Si ces exemples peuvent sembler anecdotiques, les recommandations des gouvernements européens (Scandinavie, Pologne, Allemagne) face aux catastrophes le sont beaucoup moins. Le document danois parle de divers scénarios où les citoyens devraient être prêts à se débrouiller seuls pendant au moins 3 jours : « phénomènes météorologiques extrêmes […] plus fréquents et plus graves. […] La menace d'incidents d'origine humaine, tels que les cyberattaques et le sabotage, est grave face à la détérioration de la sécurité en Europe. » Les Danois devraient s'approvisionner en eau potable (3 litres par personne et par jour) et aliments de longue conservation, avoir des stocks de médicaments, une trousse de premiers secours, des comprimés d'iode en cas d'accident nucléaire, des produits hygiéniques et des radios à piles… Les autorités suédoises donnent des conseils semblables, mais se concentrent sur la « défense totale » obligatoire pour tous les résidents âgés de 16 à 69 ans face à la menace d'une attaque directe (une référence à peine voilée à la Russie, certains propagandistes du Kremlin ayant évoqué la prise de l'île suédoise de Gotland). Dans une brochure avec en couverture le dessin d'une femme munie d'une mitrailleuse, on trouve en surbrillance : « Si la Suède est attaquée, nous ne nous rendrons jamais. Toute suggestion du contraire est fausse. »

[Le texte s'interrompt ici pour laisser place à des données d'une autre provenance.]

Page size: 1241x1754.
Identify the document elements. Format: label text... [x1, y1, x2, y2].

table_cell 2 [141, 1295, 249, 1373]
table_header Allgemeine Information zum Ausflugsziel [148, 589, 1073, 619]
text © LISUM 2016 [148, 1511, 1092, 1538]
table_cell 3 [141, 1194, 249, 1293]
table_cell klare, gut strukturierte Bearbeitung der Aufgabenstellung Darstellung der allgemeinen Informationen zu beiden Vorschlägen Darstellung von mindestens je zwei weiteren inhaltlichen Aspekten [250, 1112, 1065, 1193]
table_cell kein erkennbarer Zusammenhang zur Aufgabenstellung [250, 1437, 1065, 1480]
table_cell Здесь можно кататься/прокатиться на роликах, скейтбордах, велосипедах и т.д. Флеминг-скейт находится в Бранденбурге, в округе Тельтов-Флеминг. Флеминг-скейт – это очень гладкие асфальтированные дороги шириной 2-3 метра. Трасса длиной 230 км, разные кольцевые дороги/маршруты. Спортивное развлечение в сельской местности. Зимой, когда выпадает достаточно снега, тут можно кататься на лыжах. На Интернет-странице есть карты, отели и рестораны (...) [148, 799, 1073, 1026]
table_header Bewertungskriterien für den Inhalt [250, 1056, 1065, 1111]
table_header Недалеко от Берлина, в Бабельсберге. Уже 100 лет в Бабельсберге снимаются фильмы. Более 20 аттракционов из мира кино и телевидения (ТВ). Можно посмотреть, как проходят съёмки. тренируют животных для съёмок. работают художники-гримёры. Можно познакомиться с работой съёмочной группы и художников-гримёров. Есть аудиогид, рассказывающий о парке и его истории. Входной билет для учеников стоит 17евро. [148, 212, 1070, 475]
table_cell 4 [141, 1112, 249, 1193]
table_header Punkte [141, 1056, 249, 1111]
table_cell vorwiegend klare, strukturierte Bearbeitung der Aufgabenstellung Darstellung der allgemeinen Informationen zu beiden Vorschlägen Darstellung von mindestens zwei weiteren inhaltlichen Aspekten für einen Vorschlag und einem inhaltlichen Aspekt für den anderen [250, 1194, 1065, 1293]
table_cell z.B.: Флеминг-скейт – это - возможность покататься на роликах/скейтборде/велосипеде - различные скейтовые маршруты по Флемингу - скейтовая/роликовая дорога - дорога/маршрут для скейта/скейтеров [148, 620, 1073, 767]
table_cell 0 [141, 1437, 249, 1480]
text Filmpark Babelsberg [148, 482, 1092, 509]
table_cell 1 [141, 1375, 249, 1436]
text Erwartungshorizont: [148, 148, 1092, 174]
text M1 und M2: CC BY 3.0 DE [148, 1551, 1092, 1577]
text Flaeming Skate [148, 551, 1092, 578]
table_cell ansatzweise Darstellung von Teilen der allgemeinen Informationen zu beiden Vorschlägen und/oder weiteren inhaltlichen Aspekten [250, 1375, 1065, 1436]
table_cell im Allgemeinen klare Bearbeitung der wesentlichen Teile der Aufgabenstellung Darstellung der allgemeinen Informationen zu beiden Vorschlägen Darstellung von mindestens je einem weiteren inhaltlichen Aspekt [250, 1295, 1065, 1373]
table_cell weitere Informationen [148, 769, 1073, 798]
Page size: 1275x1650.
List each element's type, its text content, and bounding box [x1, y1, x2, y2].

Quelque part, ces consignes ressemblent à celles des années 1970 concernant la préparation à un éventuel conflit nucléaire. Elles intègrent seulement des « mises à jour », comme les questions liées aux nouvelles technologies et à la cybersécurité. Les recommandations de campagnes gouvernementales, telles que « Protect and Survive » en Grande-Bretagne, ont suscité de nombreuses moqueries à l'époque (visant notamment l'idée qu'on devrait s'allonger par terre en cas d'attaque nucléaire). Cette fois, en revanche, voyant le sombre quotidien souterrain de nombreux Ukrainiens depuis 2022 et le sort des victimes de catastrophes naturelles à Valence, Los Angeles ou Mayotte, plus personne ne semble prêt à rire.